PROBLEMS TO WORK ON:
[1] Update the W trek account by giving again the part that opens with the words containing "We opted for" and closes with "after it closed.", with "Puerto Natales" replaced by "the nearest town".
[2] State whether each statement below agrees with the W trek account, answering yes or no and quoting the deciding words of that account: (a) the W is the most popular of the three hikes; (b) the walk on the first day covered 15km; (c) the hike was done from East to West.

SUPPLIED PASSAGE:
--------------------

The W trek is a five day hike through the Torres del Paine National Park in Chilean Patagonia. It is the most popular of three hikes known as the W, Q and O named after the shape that they form on a map. Compared to hikes in some other areas of South America these are popular because they are easy enough to be tackled by people with relatively little long-distance hiking experience and they can be completed relatively cheaply as they do not require a guide. However probably the biggest reason for their popularity is the variety of scenery that can be experienced along the way.
We opted for the W trek in 5 days (the most common choice) and chose the West to East direction of the walk.
Our itinerary for the walk and preparation was as follows:
Two weeks before the trek – book camping at Vertice Grey through Vértice and Camping Los Cuernos through Fantástico Sur.
Two days before the Trek – arrive in Puerto Natales after crossing the border from Argentina. We should have also gone straight to the CONAF office in Puerto Natales to book Campamento Italiano and Campamento Torres but unfortunately we didn’t realise this until it after it closed.
The day before the trek – buy normal food and dried fruit and vegetables, rent gear and attend the 3pm talk at Base Camp next to Erratic Rock. We then drove to the campsite at Rio Serrano in order to be closer to the park the next morning.
Day 1 of the trek – while most people were on the bus from Puerto Natales to the park we got up early to drive the van to Hotel Las Torres where we could leave it for the 5 days of the trek. This was also where we would finish so it made life really easy for us on the last day. This was all a bit of a rush in the end but we just made it to the shuttle thanks to some appalling (by which I mean excessively fast) driving from me. We then took the shuttle to Laguna Amarga (where we reserved Campamento Torres thanks to our failure to do it in Puerto Natales) and joined the regular bus when it passed. This took us to Pudeto where we caught the Catarmaran to Paine Grande. In Paine Grande we were able to reserve our final campsite, Campamento Italiano and we then walked up to Camping Grey where we pitched our tent and took a short walk up to the Mirador to see the Glacier. We were lucky with the weather for most of the day although it rained a little after we arrived at the campsite. The walk was only 11km on this day but we were just getting used to carrying around 15kg on our back for long distances, so by the time we got to the campsite we were sore and tired. We’d decided to push the boat out in terms of dinner for the first night because we would only have to carry the ingredients a little way, so we cooked bangers and mash with veggie sausages, garlic mash and onion gravy. Although it took a little while to cook on a single gas stove we got plenty of admiration from the other campers when we pulled out a fresh onion and even the mash from dehydrated potatoes (more commonly known in the UK as Smash) came out tasting pretty good. We’d met some other hikers on the way, Claire and James an English couple, and Katie another English girl so we now had a nice group of 6 people. The campsite itself was fine but there were far too many people for the facilities, a bit of a shock after all of the quiet and near-deserted campsites we’d stayed in over the last month.

--------------------

EXTRACTED DATA:
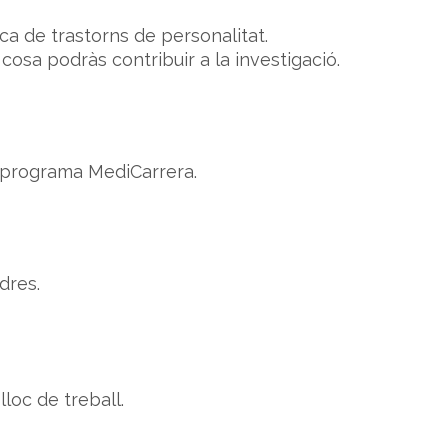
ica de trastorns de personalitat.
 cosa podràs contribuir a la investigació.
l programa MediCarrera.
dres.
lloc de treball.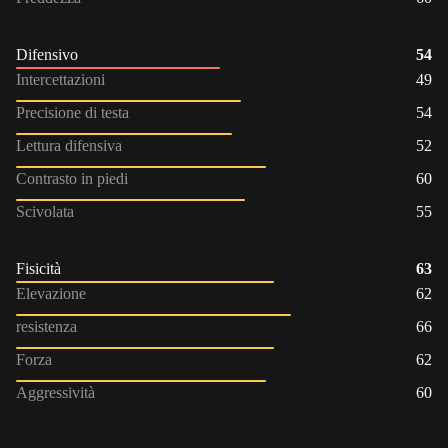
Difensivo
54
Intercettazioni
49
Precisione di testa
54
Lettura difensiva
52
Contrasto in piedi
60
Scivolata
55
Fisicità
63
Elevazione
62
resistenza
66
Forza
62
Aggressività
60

--------------------

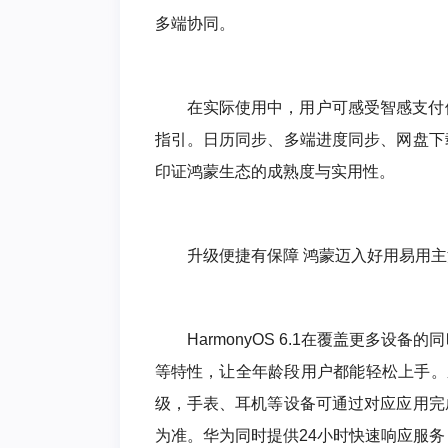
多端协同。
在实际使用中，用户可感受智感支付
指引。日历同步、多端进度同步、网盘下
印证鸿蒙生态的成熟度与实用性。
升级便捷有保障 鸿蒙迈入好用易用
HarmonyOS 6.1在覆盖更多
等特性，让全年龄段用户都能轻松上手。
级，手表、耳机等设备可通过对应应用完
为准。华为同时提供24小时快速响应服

--------------------

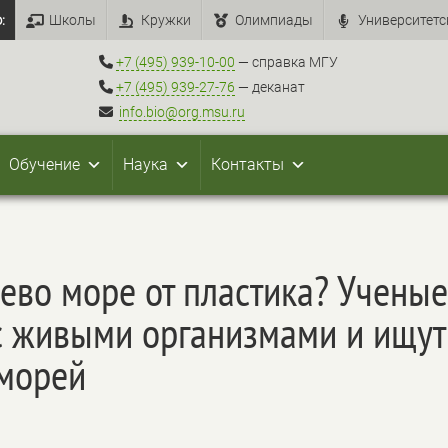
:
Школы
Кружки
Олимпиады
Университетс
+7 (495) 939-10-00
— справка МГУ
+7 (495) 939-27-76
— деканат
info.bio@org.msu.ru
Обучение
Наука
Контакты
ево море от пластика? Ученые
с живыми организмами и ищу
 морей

--------------------

ANSWERS FOR THE EXERCISE:
[1]
We opted for the W trek in 5 days (the most common choice) and chose the West to East direction of the walk.
Our itinerary for the walk and preparation was as follows:
Two weeks before the trek – book camping at Vertice Grey through Vértice and Camping Los Cuernos through Fantástico Sur.
Two days before the Trek – arrive in the nearest town after crossing the border from Argentina. We should have also gone straight to the CONAF office in the nearest town to book Campamento Italiano and Campamento Torres but unfortunately we didn’t realise this until it after it closed.

[2]
(a) Yes: "It is the most popular of three hikes known as the W, Q and O"
(b) No: "The walk was only 11km on this day"
(c) No: "chose the West to East direction of the walk"